Dr. Alan Beardall, DC was born in Springville, Utah in 1938. He graduated from Los Angeles Chiropractic College in 1968 and began practicing in Lake Oswego, Oregon shortly thereafter.

Dr. Beardall, DC did extensive lecturing in the past on Athletic Injuries of the Lower Extremities. He taught Kinesiology at Western States Chiropractic College and spoke at several state conventions. Dr. Beardall, DC published numerous articles covering various original research topics.

Dr. Beardall, DC established muscle tests for over 250 different muscles as well as assignments of computer numbers to all the muscles of the body. He published five muscle testing manuals which are the most copied muscle testing manuals in history. In the manuals, Dr. Beardall, DC presents each individual muscle tests along with the factors that need to be considered to restore proper muscle function: neurolymphatic reflexes, neurovascular reflexes, visceral organ reflexes, muscle acupuncture point, spinal vertebrae, spinal myomere level, Lovette Brother vertebrae, cranial bone, foot bone, nutrition, as well as a method to determine the emotional component preventing restoration. 

Alan’s extensive muscle research led to his treatment of top level athletes from all over the world. He also was the team doctor for the 1984 US Summer Olympic team in Los Angeles, California.

In addition, Dr.
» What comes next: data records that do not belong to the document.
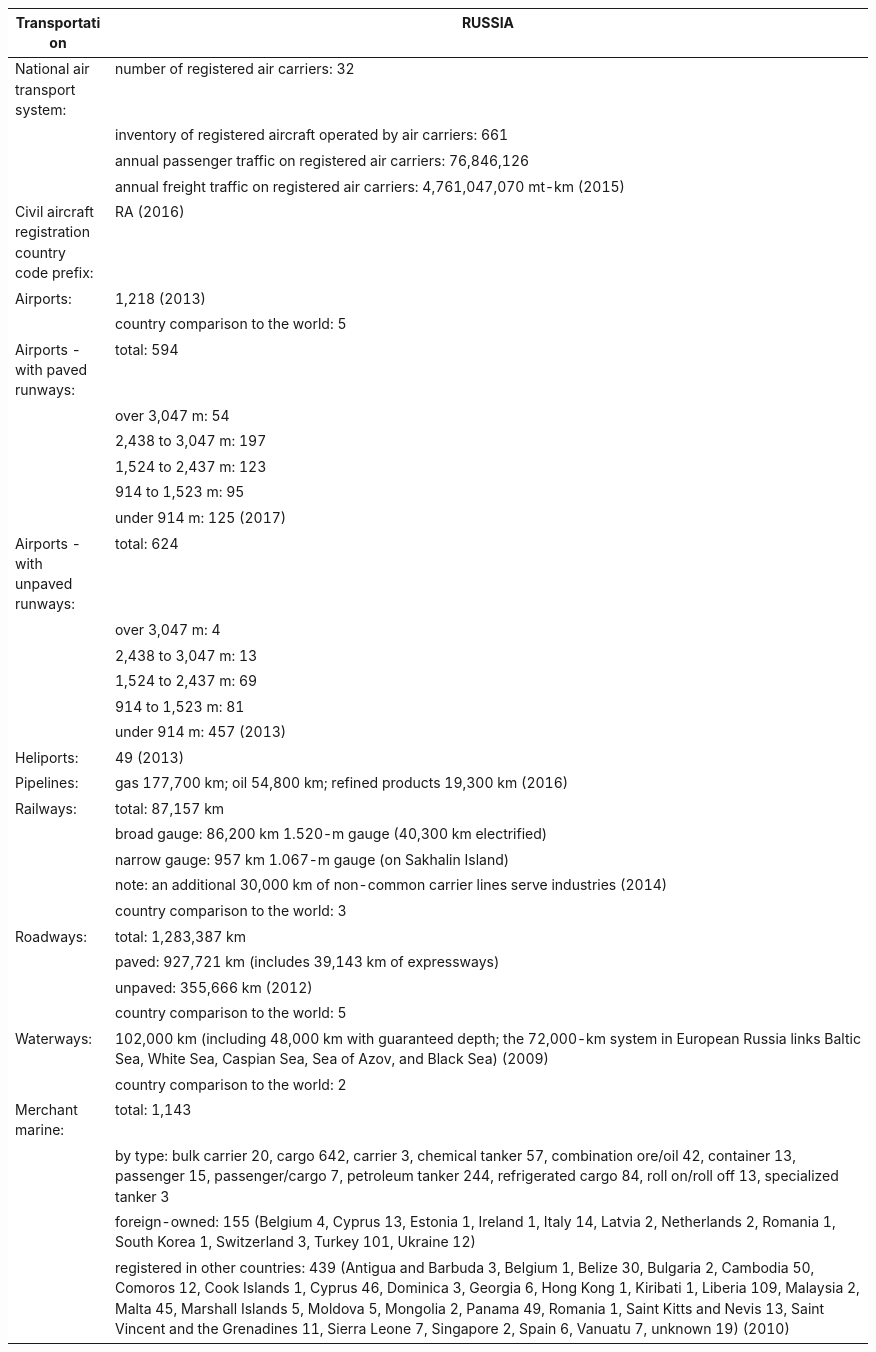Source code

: 
| Transportation | RUSSIA |
| --- | --- |
| National air transport system: | number of registered air carriers: 32 |
| | inventory of registered aircraft operated by air carriers: 661 |
| | annual passenger traffic on registered air carriers: 76,846,126 |
| | annual freight traffic on registered air carriers: 4,761,047,070 mt-km (2015) |
| Civil aircraft registration country code prefix: | RA (2016) |
| Airports: | 1,218 (2013) |
| | country comparison to the world: 5 |
| Airports - with paved runways: | total: 594 |
| | over 3,047 m: 54 |
| | 2,438 to 3,047 m: 197 |
| | 1,524 to 2,437 m: 123 |
| | 914 to 1,523 m: 95 |
| | under 914 m: 125 (2017) |
| Airports - with unpaved runways: | total: 624 |
| | over 3,047 m: 4 |
| | 2,438 to 3,047 m: 13 |
| | 1,524 to 2,437 m: 69 |
| | 914 to 1,523 m: 81 |
| | under 914 m: 457 (2013) |
| Heliports: | 49 (2013) |
| Pipelines: | gas 177,700 km; oil 54,800 km; refined products 19,300 km (2016) |
| Railways: | total: 87,157 km |
| | broad gauge: 86,200 km 1.520-m gauge (40,300 km electrified) |
| | narrow gauge: 957 km 1.067-m gauge (on Sakhalin Island) |
| | note: an additional 30,000 km of non-common carrier lines serve industries (2014) |
| | country comparison to the world: 3 |
| Roadways: | total: 1,283,387 km |
| | paved: 927,721 km (includes 39,143 km of expressways) |
| | unpaved: 355,666 km (2012) |
| | country comparison to the world: 5 |
| Waterways: | 102,000 km (including 48,000 km with guaranteed depth; the 72,000-km system in European Russia links Baltic Sea, White Sea, Caspian Sea, Sea of Azov, and Black Sea) (2009) |
| | country comparison to the world: 2 |
| Merchant marine: | total: 1,143 |
| | by type: bulk carrier 20, cargo 642, carrier 3, chemical tanker 57, combination ore/oil 42, container 13, passenger 15, passenger/cargo 7, petroleum tanker 244, refrigerated cargo 84, roll on/roll off 13, specialized tanker 3 |
| | foreign-owned: 155 (Belgium 4, Cyprus 13, Estonia 1, Ireland 1, Italy 14, Latvia 2, Netherlands 2, Romania 1, South Korea 1, Switzerland 3, Turkey 101, Ukraine 12) |
| | registered in other countries: 439 (Antigua and Barbuda 3, Belgium 1, Belize 30, Bulgaria 2, Cambodia 50, Comoros 12, Cook Islands 1, Cyprus 46, Dominica 3, Georgia 6, Hong Kong 1, Kiribati 1, Liberia 109, Malaysia 2, Malta 45, Marshall Islands 5, Moldova 5, Mongolia 2, Panama 49, Romania 1, Saint Kitts and Nevis 13, Saint Vincent and the Grenadines 11, Sierra Leone 7, Singapore 2, Spain 6, Vanuatu 7, unknown 19) (2010) |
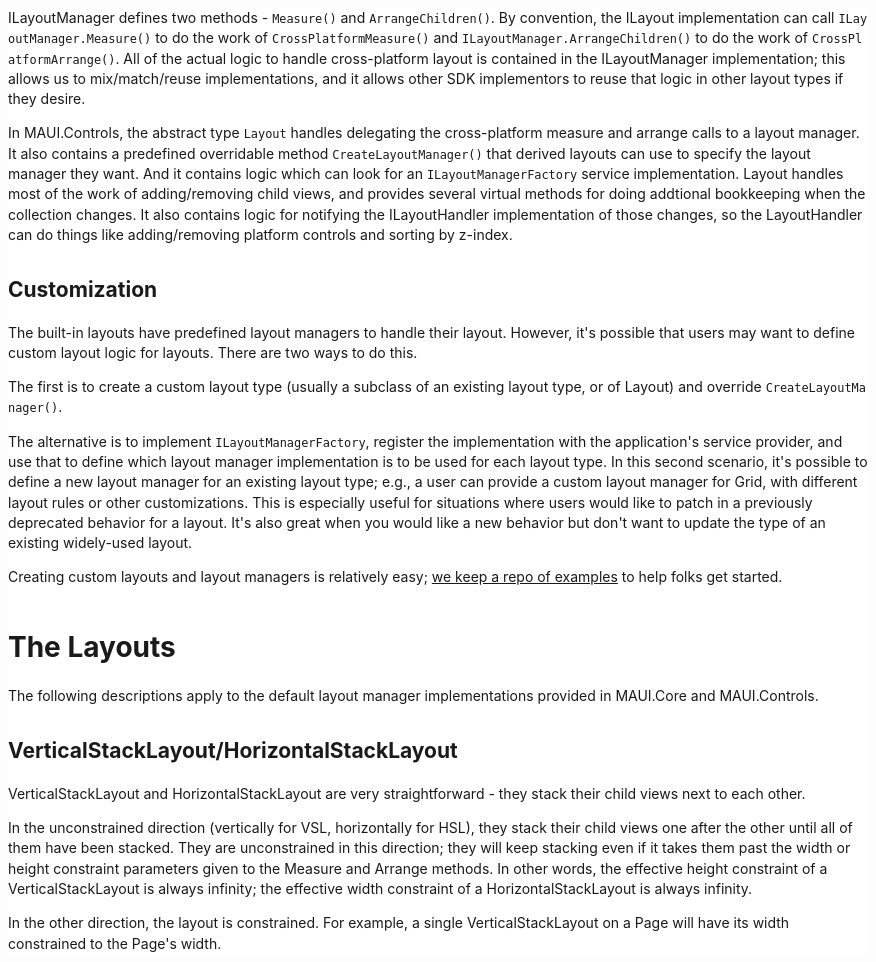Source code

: ILayoutManager defines two methods - `Measure()` and `ArrangeChildren()`. By convention, the ILayout implementation can call `ILayoutManager.Measure()` to do the work of `CrossPlatformMeasure()` and `ILayoutManager.ArrangeChildren()` to do the work of `CrossPlatformArrange()`. All of the actual logic to handle cross-platform layout is contained in the ILayoutManager implementation; this allows us to mix/match/reuse implementations, and it allows other SDK implementors to reuse that logic in other layout types if they desire. 

In MAUI.Controls, the abstract type `Layout` handles delegating the cross-platform measure and arrange calls to a layout manager. It also contains a predefined overridable method `CreateLayoutManager()` that derived layouts can use to specify the layout manager they want. And it contains logic which can look for an `ILayoutManagerFactory` service implementation. Layout handles most of the work of adding/removing child views, and provides several virtual methods for doing addtional bookkeeping when the collection changes. It also contains logic for notifying the ILayoutHandler implementation of those changes, so the LayoutHandler can do things like adding/removing platform controls and sorting by z-index.

## Customization

The built-in layouts have predefined layout managers to handle their layout. However, it's possible that users may want to define custom layout logic for layouts. There are two ways to do this.

The first is to create a custom layout type (usually a subclass of an existing layout type, or of Layout) and override `CreateLayoutManager()`. 

The alternative is to implement `ILayoutManagerFactory`, register the implementation with the application's service provider, and use that to define which layout manager implementation is to be used for each layout type. In this second scenario, it's possible to define a new layout manager for an existing layout type; e.g., a user can provide a custom layout manager for Grid, with different layout rules or other customizations. This is especially useful for situations where users would like to patch in a previously deprecated behavior for a layout. It's also great when you would like a new behavior but don't want to update the type of an existing widely-used layout. 

Creating custom layouts and layout managers is relatively easy; [we keep a repo of examples](https://github.com/hartez/CustomLayoutExamples) to help folks get started.

# The Layouts

The following descriptions apply to the default layout manager implementations provided in MAUI.Core and MAUI.Controls. 

## VerticalStackLayout/HorizontalStackLayout

VerticalStackLayout and HorizontalStackLayout are very straightforward - they stack their child views next to each other. 

In the unconstrained direction (vertically for VSL, horizontally for HSL), they stack their child views one after the other until all of them have been stacked. They are unconstrained in this direction; they will keep stacking even if it takes them past the width or height constraint parameters given to the Measure and Arrange methods. In other words, the effective height constraint of a VerticalStackLayout is always infinity; the effective width constraint of a HorizontalStackLayout is always infinity.

In the other direction, the layout is constrained. For example, a single VerticalStackLayout on a Page will have its width constrained to the Page's width.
Beardall, DC had developed and refined a non-invasive diagnostic technique involving the biocomputer, clearing techniques and its computer characters (Hand Modes). 

Beardall established that the thumb and each finger represented a specific type of energy flow:

  • thumb to index finger responded to structural stresses;
  • thumb to middle finger responded to nutritional stresses;
  • thumb to ring finger responded to emotional stresses; and
  • thumb to little finger responded to energetic stresses such as meridian Ch’i  imbalances.

Starting from this 4 ones, he has devised over 200 original hand modes. The basis of Dr. Beardall's work is the biocomputer model which looks at the body as a living computer having many similarities but being far superior to the electronic computer.

Beardall also developed another technique central to current kinesiology, a means of retaining “energetic” information over time based upon the sensory output of sensors in the hip joints. While he originally called this procedure “pause lock”, it is now called “retaining mode”, “circuit mode” or simply, putting an imbalance “in circuit” in other  kinesiology systems.

Beardall’s hand modes now generally called “finger modes” in other kinesiologies, along with the complementary technique of retaining this energetic information over time by “putting it into circuit”, are some of the most important tools used in modern kinesiology systems.